I’m trying to figure out why the EMR cluster won’t start in my VPC in eu-central-1. I’ve tried ami version 4.5.0, 4.8.2, 4.1.0, 5.0.3 and a few others. Tried hadoop_enrich: 1.8.0, 1.7.0, 1.9.0 to no avail. Every time it fails on the same step ‘Elasticity Setup Hadoop Debugging’ while taking 0 seconds. stdout,stderr and syslog are not logged to s3, controller log shows only this:
2016-10-28T11:16:26.161Z INFO Ensure step 1 jar file s3://elasticmapreduce/libs/script-runner/script-runner.jar
the node logs show nothing of interest it seems. Any ideas?
Okay, I found out this is an issue with eu-central-1. Documentation is incredibly vague on this…

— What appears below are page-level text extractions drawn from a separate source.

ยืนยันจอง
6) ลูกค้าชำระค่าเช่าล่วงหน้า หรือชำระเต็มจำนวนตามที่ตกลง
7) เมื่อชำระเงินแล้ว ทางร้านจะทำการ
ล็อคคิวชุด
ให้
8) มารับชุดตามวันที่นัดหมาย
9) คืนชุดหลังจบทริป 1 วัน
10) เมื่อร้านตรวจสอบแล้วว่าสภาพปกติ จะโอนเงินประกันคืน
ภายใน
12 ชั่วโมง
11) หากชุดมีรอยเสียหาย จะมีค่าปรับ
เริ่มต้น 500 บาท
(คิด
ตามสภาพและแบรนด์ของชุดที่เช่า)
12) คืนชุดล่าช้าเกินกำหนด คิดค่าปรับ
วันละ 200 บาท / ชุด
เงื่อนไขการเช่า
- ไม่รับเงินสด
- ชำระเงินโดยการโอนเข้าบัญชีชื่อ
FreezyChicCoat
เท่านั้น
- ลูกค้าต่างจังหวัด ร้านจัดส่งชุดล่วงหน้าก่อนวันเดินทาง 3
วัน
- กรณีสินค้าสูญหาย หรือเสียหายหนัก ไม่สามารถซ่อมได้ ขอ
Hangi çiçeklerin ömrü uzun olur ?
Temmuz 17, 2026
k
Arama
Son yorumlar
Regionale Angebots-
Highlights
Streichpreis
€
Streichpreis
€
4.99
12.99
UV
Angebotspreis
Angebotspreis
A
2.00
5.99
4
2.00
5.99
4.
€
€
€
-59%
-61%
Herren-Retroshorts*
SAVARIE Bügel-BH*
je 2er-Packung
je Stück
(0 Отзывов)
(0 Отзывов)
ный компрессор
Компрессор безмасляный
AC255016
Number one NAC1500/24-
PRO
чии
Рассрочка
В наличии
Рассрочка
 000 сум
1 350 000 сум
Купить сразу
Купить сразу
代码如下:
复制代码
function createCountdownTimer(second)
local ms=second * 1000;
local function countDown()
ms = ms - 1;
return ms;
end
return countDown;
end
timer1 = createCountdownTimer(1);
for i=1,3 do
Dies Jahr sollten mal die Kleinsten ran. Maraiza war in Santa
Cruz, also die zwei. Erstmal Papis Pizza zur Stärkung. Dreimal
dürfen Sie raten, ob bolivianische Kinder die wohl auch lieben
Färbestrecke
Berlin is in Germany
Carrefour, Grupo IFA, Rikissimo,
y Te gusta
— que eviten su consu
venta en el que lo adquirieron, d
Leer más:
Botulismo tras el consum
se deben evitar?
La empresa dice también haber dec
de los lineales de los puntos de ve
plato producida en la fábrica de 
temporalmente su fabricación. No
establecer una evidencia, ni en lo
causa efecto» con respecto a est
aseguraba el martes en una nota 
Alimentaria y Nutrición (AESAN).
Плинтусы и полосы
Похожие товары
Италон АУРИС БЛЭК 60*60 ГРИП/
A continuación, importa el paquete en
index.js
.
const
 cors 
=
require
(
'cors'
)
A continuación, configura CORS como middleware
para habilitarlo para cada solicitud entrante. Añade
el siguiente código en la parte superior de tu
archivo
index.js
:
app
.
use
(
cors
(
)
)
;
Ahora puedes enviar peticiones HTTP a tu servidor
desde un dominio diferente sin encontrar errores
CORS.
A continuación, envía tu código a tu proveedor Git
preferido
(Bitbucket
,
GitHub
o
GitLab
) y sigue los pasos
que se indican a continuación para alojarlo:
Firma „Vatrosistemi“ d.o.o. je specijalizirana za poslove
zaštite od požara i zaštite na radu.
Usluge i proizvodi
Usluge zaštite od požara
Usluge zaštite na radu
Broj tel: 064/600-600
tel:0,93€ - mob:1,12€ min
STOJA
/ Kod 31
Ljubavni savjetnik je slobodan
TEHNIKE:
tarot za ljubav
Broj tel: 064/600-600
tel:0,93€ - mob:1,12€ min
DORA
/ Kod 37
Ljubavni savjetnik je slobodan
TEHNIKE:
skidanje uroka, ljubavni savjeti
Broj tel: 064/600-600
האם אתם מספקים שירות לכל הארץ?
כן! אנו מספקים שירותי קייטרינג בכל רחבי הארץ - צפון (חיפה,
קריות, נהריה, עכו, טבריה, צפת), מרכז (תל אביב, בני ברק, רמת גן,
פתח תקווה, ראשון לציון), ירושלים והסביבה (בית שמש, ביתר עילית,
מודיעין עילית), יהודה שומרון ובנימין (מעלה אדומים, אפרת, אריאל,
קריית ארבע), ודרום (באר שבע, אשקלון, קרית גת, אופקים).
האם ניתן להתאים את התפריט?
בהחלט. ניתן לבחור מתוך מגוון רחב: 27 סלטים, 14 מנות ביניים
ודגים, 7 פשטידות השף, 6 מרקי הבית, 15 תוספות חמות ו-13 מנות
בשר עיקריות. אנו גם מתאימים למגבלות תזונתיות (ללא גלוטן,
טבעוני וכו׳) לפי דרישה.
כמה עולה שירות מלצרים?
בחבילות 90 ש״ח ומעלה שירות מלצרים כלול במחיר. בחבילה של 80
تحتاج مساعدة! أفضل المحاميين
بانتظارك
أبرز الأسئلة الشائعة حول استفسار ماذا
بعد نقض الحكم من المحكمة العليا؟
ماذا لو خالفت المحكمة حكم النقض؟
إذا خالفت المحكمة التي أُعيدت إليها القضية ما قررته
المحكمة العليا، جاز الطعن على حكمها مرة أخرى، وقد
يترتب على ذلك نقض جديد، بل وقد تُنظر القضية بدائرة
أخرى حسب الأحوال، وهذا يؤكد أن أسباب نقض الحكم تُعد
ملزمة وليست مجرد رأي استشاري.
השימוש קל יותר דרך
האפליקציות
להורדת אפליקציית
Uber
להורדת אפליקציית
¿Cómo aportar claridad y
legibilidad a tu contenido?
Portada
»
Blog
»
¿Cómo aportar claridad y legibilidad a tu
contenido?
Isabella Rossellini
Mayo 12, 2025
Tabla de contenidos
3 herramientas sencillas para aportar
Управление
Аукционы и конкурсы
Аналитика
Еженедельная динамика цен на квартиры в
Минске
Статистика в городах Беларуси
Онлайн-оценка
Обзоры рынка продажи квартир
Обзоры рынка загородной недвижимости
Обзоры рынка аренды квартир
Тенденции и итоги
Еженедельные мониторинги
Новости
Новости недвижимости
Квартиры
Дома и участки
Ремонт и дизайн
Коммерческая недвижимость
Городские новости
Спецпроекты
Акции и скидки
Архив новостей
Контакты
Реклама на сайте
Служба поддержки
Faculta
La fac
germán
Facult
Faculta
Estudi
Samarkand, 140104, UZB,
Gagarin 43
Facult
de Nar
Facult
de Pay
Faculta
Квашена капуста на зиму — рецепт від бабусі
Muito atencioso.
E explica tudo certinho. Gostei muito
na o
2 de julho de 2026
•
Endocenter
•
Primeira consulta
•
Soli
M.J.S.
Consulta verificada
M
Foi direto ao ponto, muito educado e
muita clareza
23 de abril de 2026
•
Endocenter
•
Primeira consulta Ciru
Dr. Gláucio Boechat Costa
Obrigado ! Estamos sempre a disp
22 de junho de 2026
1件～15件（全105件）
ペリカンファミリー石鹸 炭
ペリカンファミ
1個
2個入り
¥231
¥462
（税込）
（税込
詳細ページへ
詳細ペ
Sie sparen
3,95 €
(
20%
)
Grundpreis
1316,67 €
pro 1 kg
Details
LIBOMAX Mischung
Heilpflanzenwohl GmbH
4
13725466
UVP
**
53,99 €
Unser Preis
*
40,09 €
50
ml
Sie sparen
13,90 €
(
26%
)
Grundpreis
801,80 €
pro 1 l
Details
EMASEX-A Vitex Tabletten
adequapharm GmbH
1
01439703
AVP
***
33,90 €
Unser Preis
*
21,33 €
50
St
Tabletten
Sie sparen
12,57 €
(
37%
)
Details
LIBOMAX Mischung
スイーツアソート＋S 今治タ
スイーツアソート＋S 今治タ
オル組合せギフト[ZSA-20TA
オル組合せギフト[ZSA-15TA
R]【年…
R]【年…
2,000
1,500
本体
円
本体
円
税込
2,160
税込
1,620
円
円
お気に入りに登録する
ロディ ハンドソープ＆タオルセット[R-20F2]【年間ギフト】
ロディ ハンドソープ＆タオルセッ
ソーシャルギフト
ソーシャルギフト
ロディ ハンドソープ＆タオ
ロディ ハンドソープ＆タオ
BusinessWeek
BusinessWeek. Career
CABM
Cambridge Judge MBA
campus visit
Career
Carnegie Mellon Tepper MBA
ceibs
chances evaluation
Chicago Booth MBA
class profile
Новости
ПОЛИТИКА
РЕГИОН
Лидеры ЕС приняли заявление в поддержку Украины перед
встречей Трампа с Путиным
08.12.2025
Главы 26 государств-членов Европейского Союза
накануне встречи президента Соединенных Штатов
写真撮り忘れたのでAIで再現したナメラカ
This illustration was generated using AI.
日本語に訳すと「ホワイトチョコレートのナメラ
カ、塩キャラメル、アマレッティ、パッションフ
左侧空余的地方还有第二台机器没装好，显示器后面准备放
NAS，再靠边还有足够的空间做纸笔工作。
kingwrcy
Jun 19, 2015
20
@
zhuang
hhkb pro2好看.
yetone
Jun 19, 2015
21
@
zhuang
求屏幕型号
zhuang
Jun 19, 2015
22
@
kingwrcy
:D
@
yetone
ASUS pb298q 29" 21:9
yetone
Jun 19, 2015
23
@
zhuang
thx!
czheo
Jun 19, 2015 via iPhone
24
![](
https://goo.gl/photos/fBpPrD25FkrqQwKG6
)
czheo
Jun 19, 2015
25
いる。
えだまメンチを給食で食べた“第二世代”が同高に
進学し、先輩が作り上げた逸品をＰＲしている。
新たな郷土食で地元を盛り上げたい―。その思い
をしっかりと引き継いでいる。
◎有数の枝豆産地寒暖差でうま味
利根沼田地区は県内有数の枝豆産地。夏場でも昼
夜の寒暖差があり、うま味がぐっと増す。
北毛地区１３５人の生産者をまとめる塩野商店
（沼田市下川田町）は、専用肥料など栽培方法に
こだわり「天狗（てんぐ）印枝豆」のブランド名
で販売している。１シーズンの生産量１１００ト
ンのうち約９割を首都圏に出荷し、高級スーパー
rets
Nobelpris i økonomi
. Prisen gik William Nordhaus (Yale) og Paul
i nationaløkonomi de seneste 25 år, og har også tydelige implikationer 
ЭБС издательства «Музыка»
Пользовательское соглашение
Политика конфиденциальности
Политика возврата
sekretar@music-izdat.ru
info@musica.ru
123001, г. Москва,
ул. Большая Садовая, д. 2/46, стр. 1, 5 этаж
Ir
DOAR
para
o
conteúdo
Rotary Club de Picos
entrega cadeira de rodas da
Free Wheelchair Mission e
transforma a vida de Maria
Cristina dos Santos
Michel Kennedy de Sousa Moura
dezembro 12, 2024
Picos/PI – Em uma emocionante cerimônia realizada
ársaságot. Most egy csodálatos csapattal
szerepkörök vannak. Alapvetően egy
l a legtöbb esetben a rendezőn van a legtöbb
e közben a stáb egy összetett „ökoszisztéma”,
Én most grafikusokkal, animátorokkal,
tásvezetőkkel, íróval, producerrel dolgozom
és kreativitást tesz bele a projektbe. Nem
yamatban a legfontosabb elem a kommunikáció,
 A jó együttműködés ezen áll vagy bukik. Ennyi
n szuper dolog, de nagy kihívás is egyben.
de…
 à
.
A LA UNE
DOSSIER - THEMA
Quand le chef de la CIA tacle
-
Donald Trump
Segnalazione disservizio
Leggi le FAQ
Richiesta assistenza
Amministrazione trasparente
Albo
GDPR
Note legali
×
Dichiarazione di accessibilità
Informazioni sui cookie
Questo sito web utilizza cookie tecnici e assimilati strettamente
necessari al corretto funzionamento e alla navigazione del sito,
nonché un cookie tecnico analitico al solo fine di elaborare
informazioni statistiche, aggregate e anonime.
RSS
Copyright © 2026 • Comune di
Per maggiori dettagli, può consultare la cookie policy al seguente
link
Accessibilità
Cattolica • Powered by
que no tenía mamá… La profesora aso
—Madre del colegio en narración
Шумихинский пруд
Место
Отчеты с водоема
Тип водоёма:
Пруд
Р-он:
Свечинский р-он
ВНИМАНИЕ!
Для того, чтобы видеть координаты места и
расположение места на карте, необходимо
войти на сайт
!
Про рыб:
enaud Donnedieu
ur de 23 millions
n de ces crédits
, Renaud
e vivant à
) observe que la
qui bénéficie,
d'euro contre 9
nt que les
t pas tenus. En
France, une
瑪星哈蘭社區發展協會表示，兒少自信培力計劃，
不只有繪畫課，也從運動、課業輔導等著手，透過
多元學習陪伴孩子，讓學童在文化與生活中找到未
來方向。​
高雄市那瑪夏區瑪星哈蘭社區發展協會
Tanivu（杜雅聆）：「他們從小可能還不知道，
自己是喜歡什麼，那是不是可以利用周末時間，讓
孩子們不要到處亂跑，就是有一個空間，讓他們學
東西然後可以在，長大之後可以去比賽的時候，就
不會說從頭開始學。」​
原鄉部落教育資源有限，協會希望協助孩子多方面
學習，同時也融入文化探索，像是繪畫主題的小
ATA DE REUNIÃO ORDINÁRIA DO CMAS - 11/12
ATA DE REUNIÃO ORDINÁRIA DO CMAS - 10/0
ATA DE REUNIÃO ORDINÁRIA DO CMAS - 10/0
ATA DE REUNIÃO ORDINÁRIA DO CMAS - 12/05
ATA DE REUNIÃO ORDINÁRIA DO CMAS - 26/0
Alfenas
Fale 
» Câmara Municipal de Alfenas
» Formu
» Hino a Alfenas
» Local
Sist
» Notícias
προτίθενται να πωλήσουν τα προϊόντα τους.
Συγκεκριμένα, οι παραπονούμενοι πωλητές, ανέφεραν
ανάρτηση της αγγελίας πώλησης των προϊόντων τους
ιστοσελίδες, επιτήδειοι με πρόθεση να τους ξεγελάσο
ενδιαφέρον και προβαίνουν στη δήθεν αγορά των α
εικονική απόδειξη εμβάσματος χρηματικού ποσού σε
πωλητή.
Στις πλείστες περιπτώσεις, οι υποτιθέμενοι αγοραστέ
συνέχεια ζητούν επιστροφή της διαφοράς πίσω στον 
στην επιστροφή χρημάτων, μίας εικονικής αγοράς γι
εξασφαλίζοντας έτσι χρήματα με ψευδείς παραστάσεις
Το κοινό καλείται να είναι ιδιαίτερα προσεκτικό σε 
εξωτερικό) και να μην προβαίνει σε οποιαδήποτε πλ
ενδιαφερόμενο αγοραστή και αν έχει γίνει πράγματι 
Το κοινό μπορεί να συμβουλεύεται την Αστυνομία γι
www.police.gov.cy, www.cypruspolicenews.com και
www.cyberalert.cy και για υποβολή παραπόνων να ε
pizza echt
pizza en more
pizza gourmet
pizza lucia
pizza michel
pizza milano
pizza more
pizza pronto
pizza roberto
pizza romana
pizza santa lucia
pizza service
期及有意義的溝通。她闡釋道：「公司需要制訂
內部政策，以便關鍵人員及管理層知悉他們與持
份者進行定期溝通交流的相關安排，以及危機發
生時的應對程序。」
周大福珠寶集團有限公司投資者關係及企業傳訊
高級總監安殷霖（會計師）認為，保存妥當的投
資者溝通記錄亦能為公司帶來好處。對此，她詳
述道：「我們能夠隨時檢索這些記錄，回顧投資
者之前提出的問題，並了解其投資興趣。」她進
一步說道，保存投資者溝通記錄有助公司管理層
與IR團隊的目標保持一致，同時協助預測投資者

I got past the first step when trying to run EMR in Ireland, but my s3 bucket region is eu-central-1, so I guess it can’t communicate with it since I got an exception on step2 (Elasticity Scalding Step: Enrich Raw Events):
Exception in thread "main" com.amazonaws.services.s3.model.AmazonS3Exception: Bad Request (Service: Amazon S3; Status Code: 400; Error Code: 400 Bad Request; Request ID: 77075F391C52BF29), S3 Extended Request ID:
Yes - --debug refers to enabling in-EMR debugging behavior. Debug lines from EmrEtlRunner are controlled by the monitoring.logging.level in config.yml.